What the exercise asks: Every line of the data below must be output exactly, with images left out.

[[ Records for processing, beginning ]]

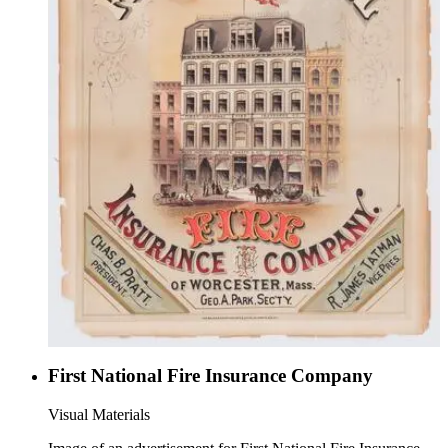
First National Fire Insurance Company
Visual Materials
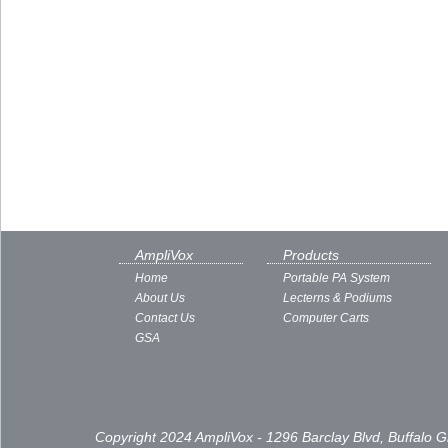
AmpliVox
Products
Home
Portable PA System
About Us
Lecterns & Podiums
Contact Us
Computer Carts
GSA
Copyright 2024 AmpliVox - 1296 Barclay Blvd, Buffalo 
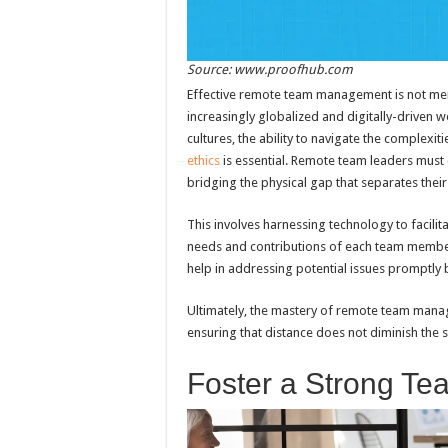
Source: www.proofhub.com
Effective remote team management is not mere
increasingly globalized and digitally-driven
cultures, the ability to navigate the complexi
ethics
is essential. Remote team leaders must c
bridging the physical gap that separates the
This involves harnessing technology to facilit
needs and contributions of each team member
help in addressing potential issues promptly
Ultimately, the mastery of remote team manag
ensuring that distance does not diminish the s
Foster a Strong Te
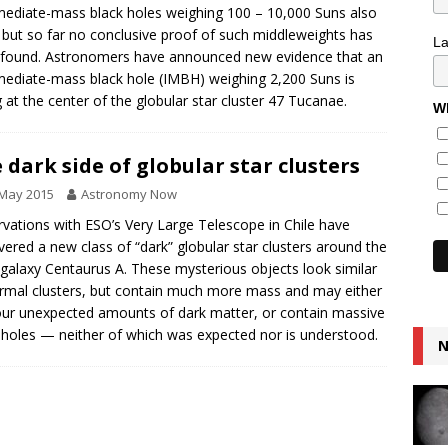
mediate-mass black holes weighing 100 – 10,000 Suns also
, but so far no conclusive proof of such middleweights has
L
found. Astronomers have announced new evidence that an
mediate-mass black hole (IMBH) weighing 2,200 Suns is
g at the center of the globular star cluster 47 Tucanae.
Wh
 dark side of globular star clusters
 May 2015
Astronomy Now
vations with ESO’s Very Large Telescope in Chile have
vered a new class of “dark” globular star clusters around the
 galaxy Centaurus A. These mysterious objects look similar
rmal clusters, but contain much more mass and may either
ur unexpected amounts of dark matter, or contain massive
 holes — neither of which was expected nor is understood.
N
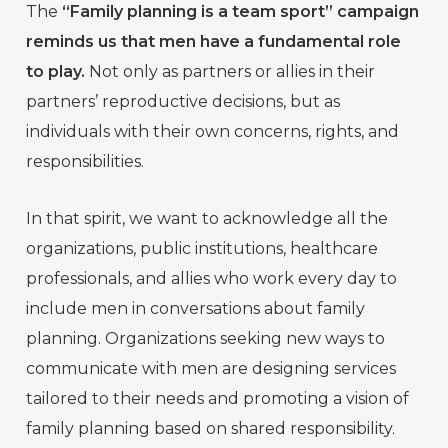
The
“Family planning is a team sport” campaign
reminds us that men have a fundamental role
to play.
Not only as partners or allies in their
partners’ reproductive decisions, but as
individuals with their own concerns, rights, and
responsibilities.
In that spirit, we want to acknowledge all the
organizations, public institutions, healthcare
professionals, and allies who work every day to
include men in conversations about family
planning. Organizations seeking new ways to
communicate with men are designing services
tailored to their needs and promoting a vision of
family planning based on shared responsibility.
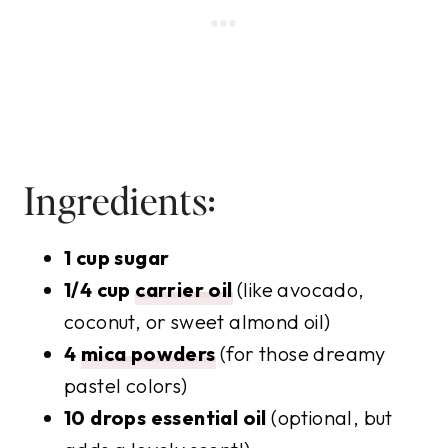
Ingredients:
1 cup sugar
1/4 cup
carrier oil
(like avocado,
coconut, or sweet almond oil)
4
mica powders
(for those dreamy
pastel colors)
10 drops essential oil
(optional, but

[[ Records for processing, end ]]

Task output:
First National Fire Insurance Company
Visual Materials
AmpliVox
Products
Home
Portable PA System
About Us
Lecterns & Podiums
Contact Us
Computer Carts
GSA
Copyright 2024 AmpliVox - 1296 Barclay Blvd, Buffalo 
Source: www.proofhub.com
Effective remote team management is not mere
increasingly globalized and digitally-driven
cultures, the ability to navigate the complexi
ethics
is essential. Remote team leaders must c
bridging the physical gap that separates the
This involves harnessing technology to facilit
needs and contributions of each team member
help in addressing potential issues promptly
Ultimately, the mastery of remote team manag
ensuring that distance does not diminish the s
Foster a Strong Te
mediate-mass black holes weighing 100 – 10,000 Suns also
, but so far no conclusive proof of such middleweights has
L
found. Astronomers have announced new evidence that an
mediate-mass black hole (IMBH) weighing 2,200 Suns is
g at the center of the globular star cluster 47 Tucanae.
Wh
 dark side of globular star clusters
 May 2015
Astronomy Now
vations with ESO’s Very Large Telescope in Chile have
vered a new class of “dark” globular star clusters around the
 galaxy Centaurus A. These mysterious objects look similar
rmal clusters, but contain much more mass and may either
ur unexpected amounts of dark matter, or contain massive
 holes — neither of which was expected nor is understood.
N
The
“Family planning is a team sport” campaign
reminds us that men have a fundamental role
to play.
Not only as partners or allies in their
partners’ reproductive decisions, but as
individuals with their own concerns, rights, and
responsibilities.
In that spirit, we want to acknowledge all the
organizations, public institutions, healthcare
professionals, and allies who work every day to
include men in conversations about family
planning. Organizations seeking new ways to
communicate with men are designing services
tailored to their needs and promoting a vision of
family planning based on shared responsibility.
Ingredients:
1 cup sugar
1/4 cup
carrier oil
(like avocado,
coconut, or sweet almond oil)
4
mica powders
(for those dreamy
pastel colors)
10 drops essential oil
(optional, but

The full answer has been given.